Ihm folgte im Beruf auch sein Neffe Dr. Oswald Kaufmann jun., der einen abenteuerlichen Lebensweg beschritten hat. 1915 geboren war er auch Teilnehmer im 2. Weltkrieg und wurde in Russland in der Gefangenschaft Lagerarzt. Nach Kriegsgefangenschaft und Entlassung 1949 lebte er in Hamburg als Chirurg am Universitätsklinikum. Von dort knüpfte er Beziehungen nach Südamerika, wo er in Peru ein Urwaldhospital in Coima für 50.000 Indios aufbaute. Von ihm wurde berichtet als „dem Albert Schweitzer Perus“. Wesentliche Aufgabe war dort die Seuchenbekämpfung.

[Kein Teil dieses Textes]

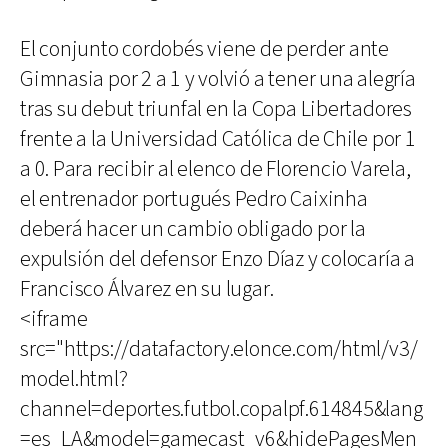
El conjunto cordobés viene de perder ante
Gimnasia por 2 a 1 y volvió a tener una alegría
tras su debut triunfal en la Copa Libertadores
frente a la Universidad Católica de Chile por 1
a 0. Para recibir al elenco de Florencio Varela,
el entrenador portugués Pedro Caixinha
deberá hacer un cambio obligado por la
expulsión del defensor Enzo Díaz y colocaría a
Francisco Álvarez en su lugar.
<iframe
src="https://datafactory.elonce.com/html/v3/
model.html?
channel=deportes.futbol.copalpf.614845&lang
=es_LA&model=gamecast_v6&hidePagesMen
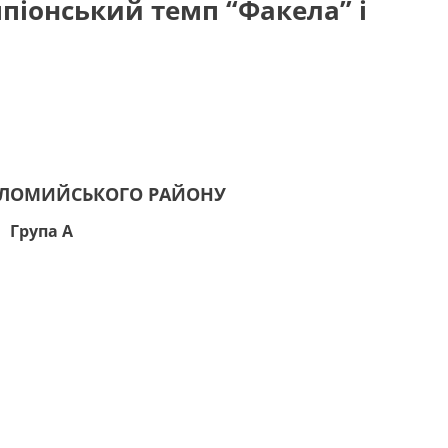
іонський темп “Факела” і
ОЛОМИЙСЬКОГО РАЙОНУ
Група А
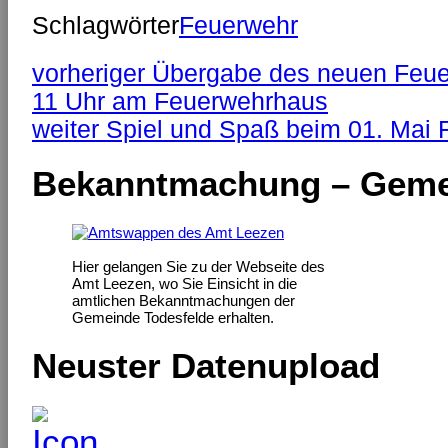
Schlagwörter
Feuerwehr
vorheriger
Übergabe des neuen Feue
11 Uhr am Feuerwehrhaus
weiter
Spiel und Spaß beim 01. Mai F
Bekanntmachung – Geme
Hier gelangen Sie zu der Webseite des
Amt Leezen, wo Sie Einsicht in die
amtlichen Bekanntmachungen der
Gemeinde Todesfelde erhalten.
Neuster Datenupload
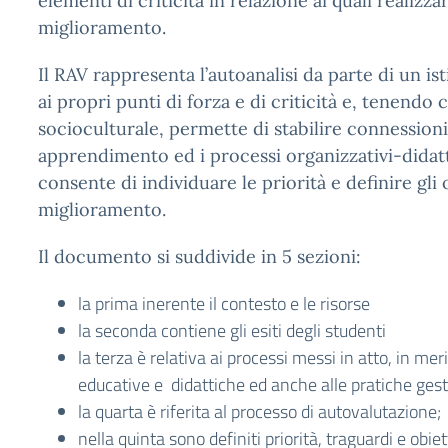
elementi di criticità in relazione ai quali realizza
miglioramento.
Il RAV rappresenta l’autoanalisi da parte di un is
ai propri punti di forza e di criticità e, tenendo
socioculturale, permette di stabilire connessioni t
apprendimento ed i processi organizzativi-didatti
consente di individuare le priorità e definire gli o
miglioramento.
Il documento si suddivide in 5 sezioni:
la prima inerente il contesto e le risorse
la seconda contiene gli esiti degli studenti
la terza è relativa ai processi messi in atto, in mer
educative e didattiche ed anche alle pratiche gest
la quarta è riferita al processo di autovalutazione;
nella quinta sono definiti priorità, traguardi e obiet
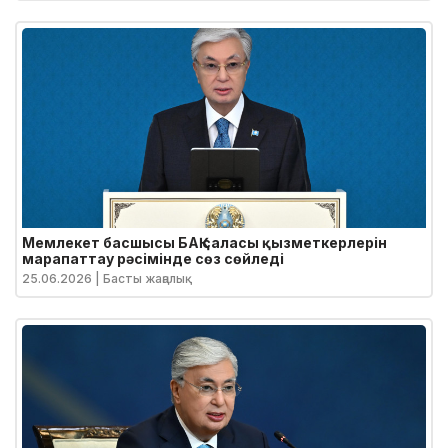
Мемлекет басшысы БАҚ саласы қызметкерлерін
марапаттау рәсімінде сөз сөйледі
25.06.2026
| Басты жаңалық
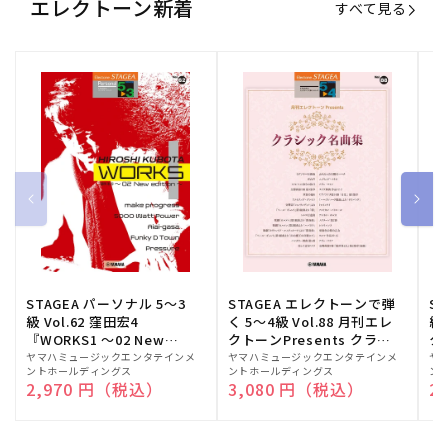
エレクトーン新着
すべて見る
STAGEA パーソナル 5～3
STAGEA エレクトーンで弾
S
級 Vol.62 窪田宏4
く 5～4級 Vol.88 月刊エレ
級
『WORKS1 ～02 New
クトーンPresents クラシ
ク
edition～』
ック名曲集
販
ヤマハミュージックエンタテインメ
販
ヤマハミュージックエンタテインメ
販
ヤ
ントホールディングス
ントホールディングス
ン
売
売
売
通常価格
2,970 円（税込）
通常価格
3,080 円（税込）
通
2
元:
元:
元:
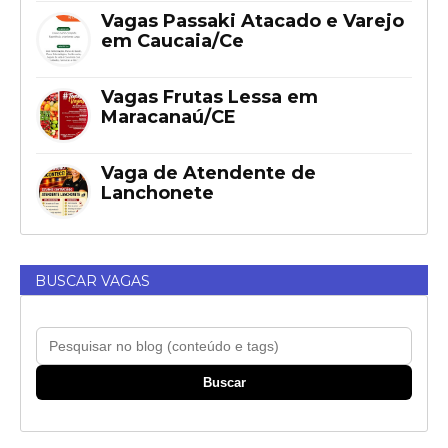
Vagas Passaki Atacado e Varejo
em Caucaia/Ce
Vagas Frutas Lessa em
Maracanaú/CE
Vaga de Atendente de
Lanchonete
BUSCAR VAGAS
Buscar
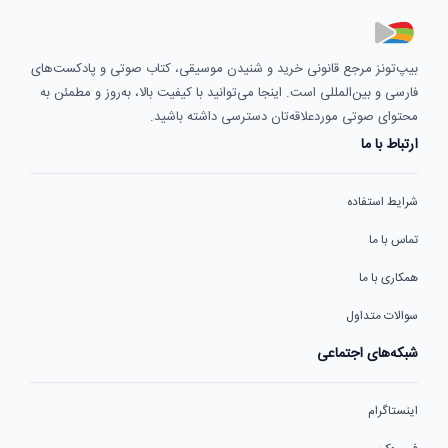
بیپ‌تونز مرجع قانونی خرید و شنیدن موسیقی، کتاب صوتی و پادکست‌های
فارسی و بین‌المللی است. اینجا می‌توانید با کیفیت بالا، به‌روز و مطمئن به
محتوای صوتی موردعلاقه‌تان دسترسی داشته باشید.
ارتباط با ما
شرایط استفاده
تماس با ما
همکاری با ما
سوالات متداول
شبکه‌های اجتماعی
اینستاگرام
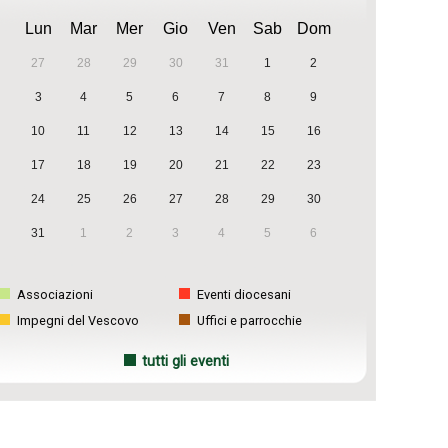
Lun
Mar
Mer
Gio
Ven
Sab
Dom
27
28
29
30
31
1
2
3
4
5
6
7
8
9
10
11
12
13
14
15
16
17
18
19
20
21
22
23
24
25
26
27
28
29
30
31
1
2
3
4
5
6
Associazioni
Eventi diocesani
Impegni del Vescovo
Uffici e parrocchie
tutti gli eventi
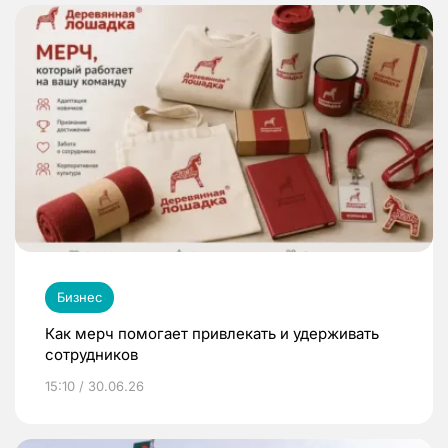
Бизнес
Как мерч помогает привлекать и удерживать
сотрудников
15:10 / 30.06.26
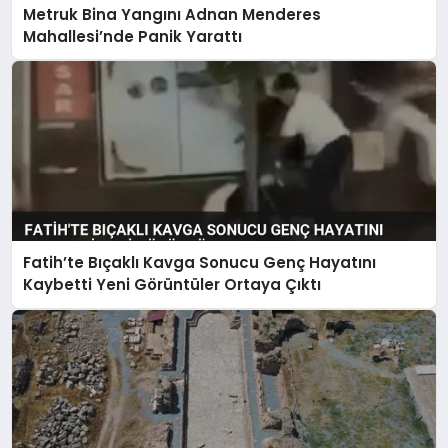
Metruk Bina Yangını Adnan Menderes
Mahallesi’nde Panik Yarattı
Fatih’te Bıçaklı Kavga Sonucu Genç Hayatını
Kaybetti Yeni Görüntüler Ortaya Çıktı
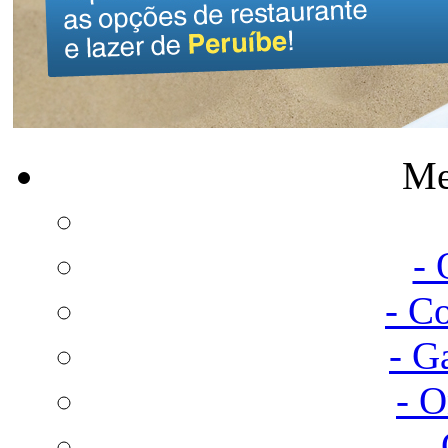
Me
-
- C
- G
- 
-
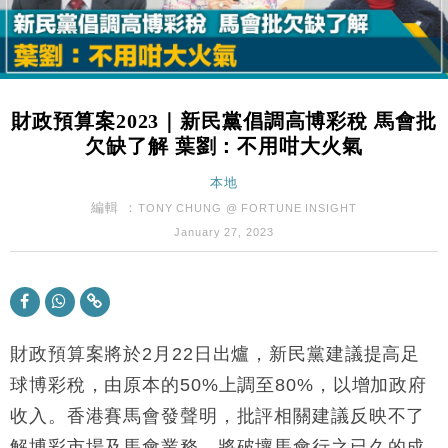
Google晶片
財經｜美商務部擬擴大金屬關稅範圍 14類產品或加徵
10:57
25%
本地｜新世界K11 9月升級會員制度 增鉑金卡級別鎖
18:15
定高消費客群
財政預算案2023｜新民黨倡調高博彩稅 馬會批
財經｜本港6月零售額連升14個月 珠寶鐘錶銷售升勢
17:40
欠缺了解 葉劉：不用咁大火氣
最強
財經｜滙控重啟最多10億美元回購 派息比率目標維持
本地
16:33
50%
編輯 ：
TONY CHUNG @ FORTUNE INSIGHT
財經｜SA售股自救後再出手 斥4億美元押注未上市公
15:59
January 27, 2023
司
財經｜精星香港夥菜鳥拓全球智慧倉儲市場 加快海外
11:30
市場落地
地產｜大酒店中期轉賺2300萬元 斥21億翻新香港及
14:50
東京半島
財政預算案將於2月22日出爐，新民黨建議提高足
國際｜特朗普赴洛杉磯高球場活動前 男子攜槍彈被捕
球博彩稅，由原本的50%上調至80%，以增加政府
13:12
收入。香港賽馬會發聲明，批評相關建議反映不了
財經｜香港7月PMI回落至51 企業擴張放慢兼縮減人
12:30
解博彩市場及馬會業務，將破壞馬會行之已久的成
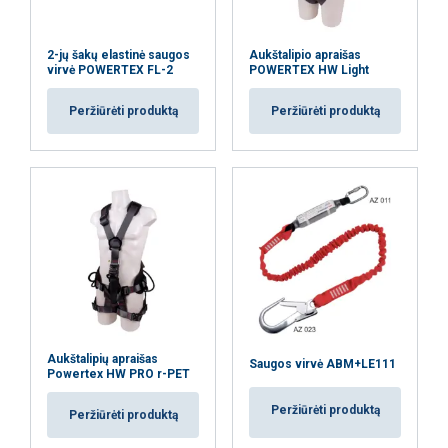
2-jų šakų elastinė saugos
Aukštalipio apraišas
virvė POWERTEX FL-2
POWERTEX HW Light
Peržiūrėti produktą
Peržiūrėti produktą
Aukštalipių apraišas
Saugos virvė ABM+LE111
Powertex HW PRO r-PET
Peržiūrėti produktą
Peržiūrėti produktą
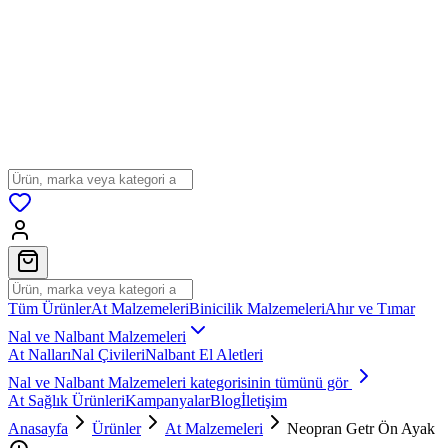
Tüm Ürünler
At Malzemeleri
Binicilik Malzemeleri
Ahır ve Tımar
Nal ve Nalbant Malzemeleri
At Nalları
Nal Çivileri
Nalbant El Aletleri
Nal ve Nalbant Malzemeleri
kategorisinin tümünü gör
At Sağlık Ürünleri
Kampanyalar
Blog
İletişim
Anasayfa
Ürünler
At Malzemeleri
Neopran Getr Ön Ayak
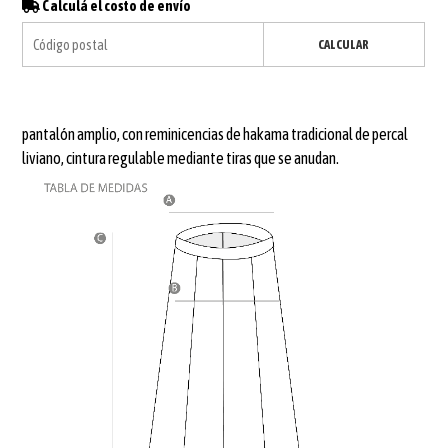
Calculá el costo de envío
CALCULAR
pantalón amplio, con reminicencias de hakama tradicional de percal
liviano, cintura regulable mediante tiras que se anudan.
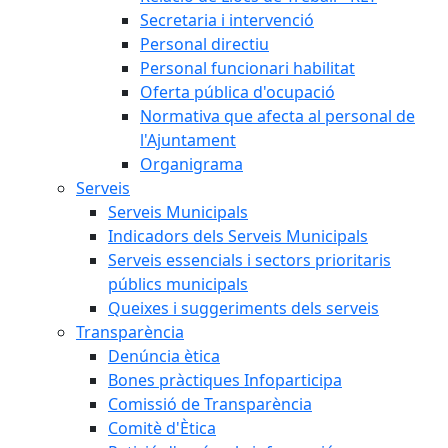
Secretaria i intervenció
Personal directiu
Personal funcionari habilitat
Oferta pública d'ocupació
Normativa que afecta al personal de
l'Ajuntament
Organigrama
Serveis
Serveis Municipals
Indicadors dels Serveis Municipals
Serveis essencials i sectors prioritaris
públics municipals
Queixes i suggeriments dels serveis
Transparència
Denúncia ètica
Bones pràctiques Infoparticipa
Comissió de Transparència
Comitè d'Ètica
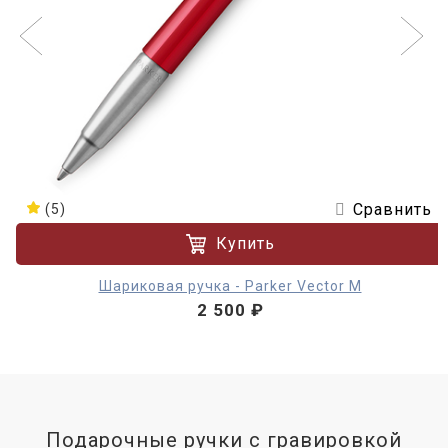
Сравнить
(5)
Купить
Шариковая ручка - Parker Vector M
2 500 ₽
Подарочные ручки с гравировкой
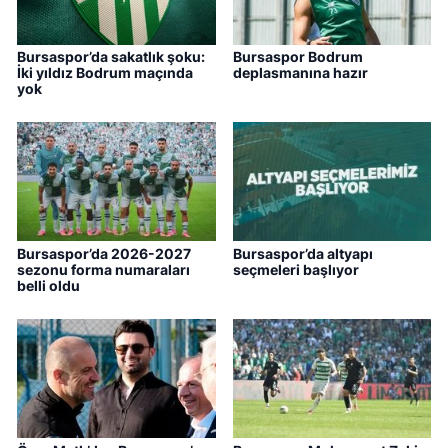
Bursaspor’da sakatlık şoku:
Bursaspor Bodrum
İki yıldız Bodrum maçında
deplasmanına hazır
yok
Bursaspor’da 2026-2027
Bursaspor’da altyapı
sezonu forma numaraları
seçmeleri başlıyor
belli oldu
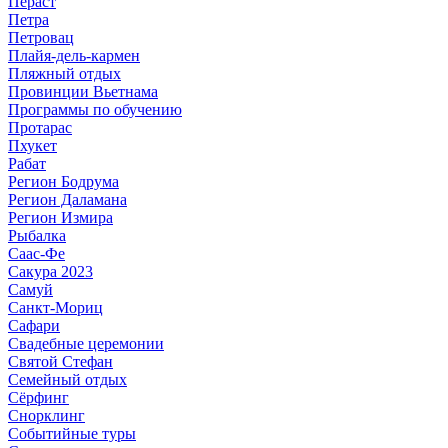
Пераст
Петра
Петровац
Плайя-дель-кармен
Пляжный отдых
Провинции Вьетнама
Программы по обучению
Протарас
Пхукет
Рабат
Регион Бодрума
Регион Даламана
Регион Измира
Рыбалка
Саас-Фе
Сакура 2023
Самуй
Санкт-Мориц
Сафари
Свадебные церемонии
Святой Стефан
Семейный отдых
Сёрфинг
Снорклинг
Событийные туры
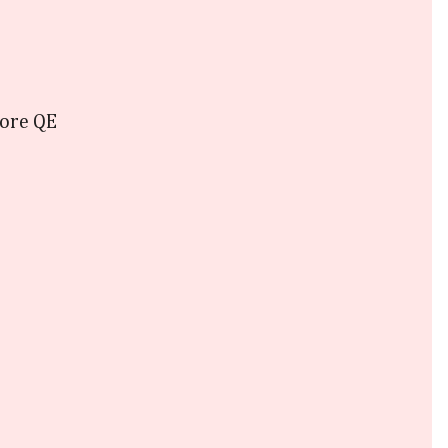
tore QE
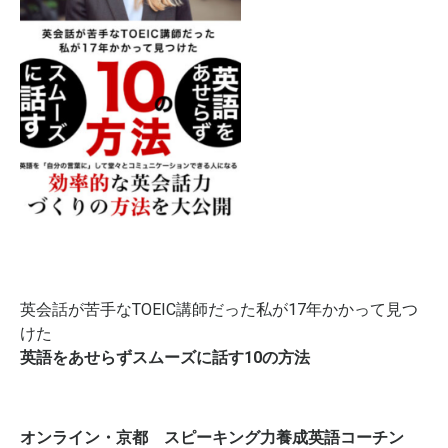
英会話が苦手なTOEIC講師だった私が17年かかって見つ
けた
英語をあせらずスムーズに話す10の方法
オンライン・京都 スピーキング力養成英語コーチン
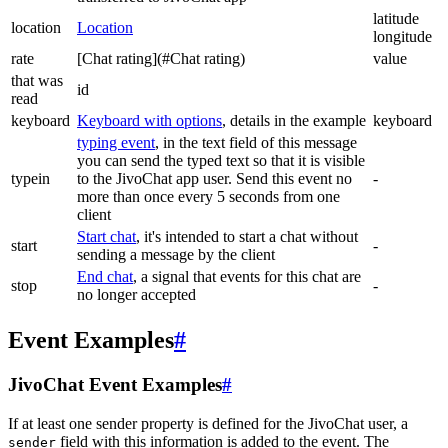
latitude
location
Location
longitude
rate
[Chat rating](#Chat rating)
value
that was
id
read
keyboard
Keyboard with options
, details in the example
keyboard
typing event
, in the text field of this message
you can send the typed text so that it is visible
typein
to the JivoChat app user. Send this event no
-
more than once every 5 seconds from one
client
Start chat
, it's intended to start a chat without
start
-
sending a message by the client
End chat
, a signal that events for this chat are
stop
-
no longer accepted
Event Examples
#
JivoChat Event Examples
#
If at least one sender property is defined for the JivoChat user, a
field with this information is added to the event. The
sender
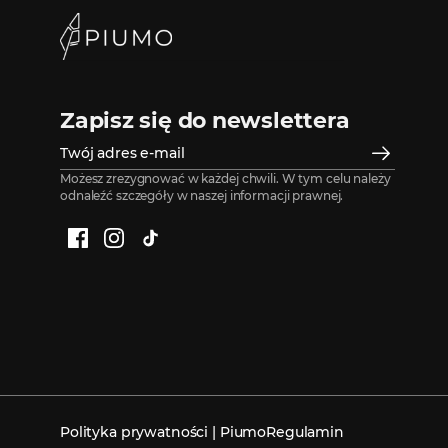
Zapisz się do newslettera
Możesz zrezygnować w każdej chwili. W tym celu należy
odnaleźć szczegóły w naszej informacji prawnej.
Facebook
Instagram
TikTok
Polityka prywatności | Piumo
Regulamin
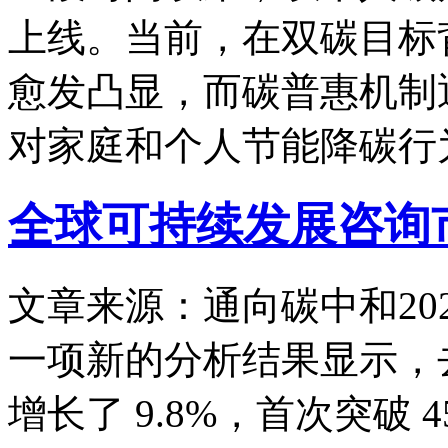
上线。当前，在双碳目标
愈发凸显，而碳普惠机制
对家庭和个人节能降碳行
全球可持续发展咨询市
文章来源：通向碳中和
20
一项新的分析结果显示，
增长了 9.8%，首次突破 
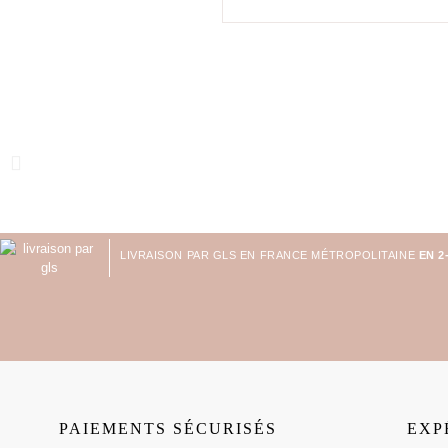
LIVRAISON PAR GLS EN FRANCE MÉTROPOLITAINE
EN 2
PAIEMENTS SÉCURISÉS
EXP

Seine Bitten um Unterstützung verhallten weder in Morsbach noch im Oberbergischen Kreis, noch beim Bundespräsidenten, ungehört. 1966 warb noch der Spiegel für sein Hospital. Dort wurde er mittlerweile von internationalen Organisationen mit Geld und Helfern unterstützt.
Vier Ärzte Kaufmann am selben Ort wären wohl für das kleine Morsbach zu viel gewesen, also strebten sie heraus. Die Zurückgebliebenen engagierten sich sozial und politisch. Das Krankenhaus Mariahilf wurde im Wesentlichen von Franziskanerinnen geführt – wie um die Jahrhundertwende üblich, war es auch Pflegeanstalt und Waisenhaus. Die Ärzte fungierten als Belegärzte, die ihre Patienten im Haus unterbrachten, nachdem sie sie zuvor in ihrer Praxis ambulant behandelt hatten. Dieses System endete 1974, als das Krankenhaus geschlossen wurde. Der Urwalddoktor Oswald Kaufmann jun. verstarb 1979 mit 64 Jahren in Peru, wo sein Hospital Andino in Coima weitergeführt wird durch eine internationale Crew. Drei Töchter pflegen dort sein Andenken. 1980 erinnerte das Deutsche Ärzteblatt an den Verstorbenen, der offenbar auch zuhause noch nicht vergessen war. Die Ärzte der Familie Kaufmann waren auch schon in der Heimat sozial und politisch engagiert, hatten Funktionen in der Gemeinde und im Kreistag. Für den Sanitätsrat Dr. Oswald Kaufmann sen., der auch Bahnarzt in Morsbach war, kam 1915 eine Anerkennung von allerhöchster Stelle, ein kaiserlicher Orden für 25jährigen Dienst, der noch in der Familie verwahrt wird. Die Keimzelle, das Haus der Familie, steht noch in der Bahnhofstraße, wo schon lange kein Zug mehr hält. A.R.